Het is daarom een zaak van eer en geweten om de angst te spiegelen. Eerlijk communiceren, de introspectieve hyperreflectie mat leggen, de verdedigingslinie – een stippellijn rondom je ego – annihileren door de optekening van op elkaar ingrijpende levenslijnen. Intiem met jezelf en dierbare anderen, de angst in jullie liefkozend midden. Zeg het maar, biecht je binnenste. Leg de verlangens die de angst maskeert poedelbloot. Nakende angst trotseert zelfs schaamte. Je geweten verordonneert om het innerlijk landschap met lucide zoeklichten te beschijnen, niet om je kwetsbaarheid wreed af te wijzen – de donkerte die je treft is niet het kwaad.

Het is wijs om de angst voor angst te ontspannen, om te durven lachen om onze grillen, raakbaarheid en een al te menselijk aangedaan-zijn. Deze lach is de omgekeerde ontlading van angst. We voelen de terminale ernst waarmee we dag in dag uit op ons hoede zijn voor verlies van wat ons zo lief is. Als we de angst eenmaal in diens ontwapenende blootje zien, deze angst in ons lijf situeren, de verstikkende navelstreng van verjaarde doembeelden doorhakken en opmerken hoe angst met representaties van onszelf en onze omgeving aan de haal gaat, dan ontstaat ruimte voor ándere, vreugdevolle en kritische creativiteit. Dan prijzen we de creativiteit van de geest die een lichaam draagt dat uit zelfbehoud een gekweld, gekooid ‘zelf’ verzint. Dan herinneren we dat het lichaam onze gedachten draagt, niet andersom.

We leren met beproefde levenservaring dat deze zelfkennis bij tijd en wijle geenszins gemakkelijk is. De soms ultrasensitieve, fijnmazige ervaring van angst – de mentaal-emotionele gelaagdheid van diens uitingsvormen – is in perioden ondenkbaar te ontwarren. We kunnen niet buiten onszelf stilstaan; de angst troebleert onze waarneming en ons verdraagzame lichaam past zich trillend aan, en wel aan de geesten die onze lenige geest zich verbeeldt.

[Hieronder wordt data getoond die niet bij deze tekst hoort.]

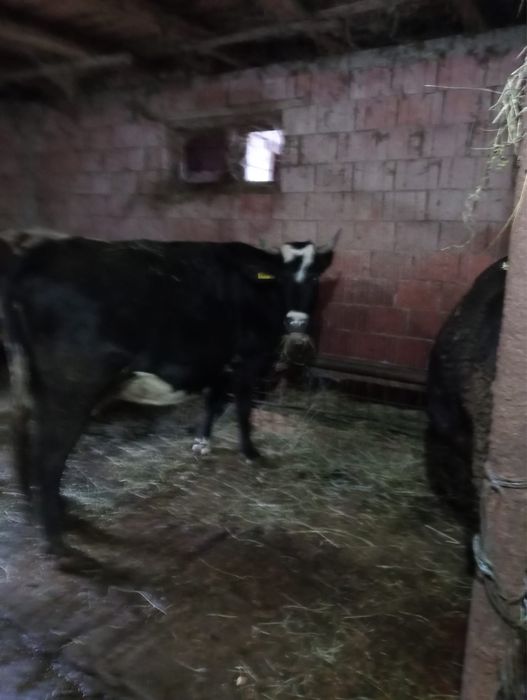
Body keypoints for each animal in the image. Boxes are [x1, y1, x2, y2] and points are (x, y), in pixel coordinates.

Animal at [3, 234, 337, 553]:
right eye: (281, 276)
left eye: (315, 276)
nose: (296, 321)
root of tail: (37, 257)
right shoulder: (249, 360)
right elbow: (243, 407)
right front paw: (250, 452)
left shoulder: (219, 362)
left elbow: (213, 401)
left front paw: (201, 443)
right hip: (73, 389)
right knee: (49, 455)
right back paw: (54, 537)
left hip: (25, 375)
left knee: (21, 435)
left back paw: (33, 506)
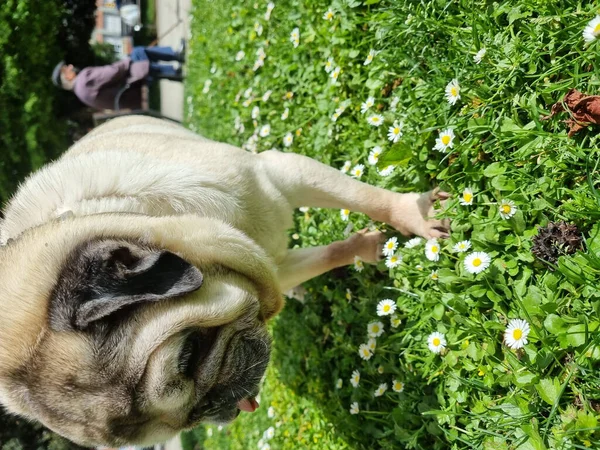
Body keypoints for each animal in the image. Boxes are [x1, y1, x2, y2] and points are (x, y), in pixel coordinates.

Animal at [0, 116, 448, 446]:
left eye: (190, 354)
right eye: (183, 423)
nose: (216, 406)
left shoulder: (277, 175)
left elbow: (370, 199)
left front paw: (414, 216)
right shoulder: (268, 264)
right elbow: (325, 255)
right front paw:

Toch zijn evenzo beproefde supergeleidingen hierbij minstens zo creatief als de verkleedpartijen van angst: doorstromende ademhaling als object van gezekerde aandacht, een geestbeminnende boswandeling, een loszingende dansavond, een waaier lentelicht over je wangen, een retreat van een moment, dag of week, een verzachtende lichtinval, een herijken in je vroegere thuisbasis, een atonale uithaal onder toedekkende stralen warm water, dagboekteksten van een metgeziel, aansterkende sport voor een opgeklopt fysiek, relativerend spel, een subtiele correctie van lichaamshouding, een warmteherstellende knuffel van je geliefde, lachsalvo's om de bizarriteit van het filosofisch bestaan, het grondig modificeren van je angstgedachten – “Is het echt waar? En stel dat het echt waar zou zijn?” – en… het louterend erkennen van je angst, allicht met een clowneske ‘tadááá’ en het lovende tromgeroffel van je kloppend hart.

“Ik ben mezelf weer”, verzucht je nu levenswijzer. Angst ís een maskerade, zo lijkt het. Maar…

Uit het hoofd, in het hart van diens bestaan verdient ook angst een ontnuchterende spotlight!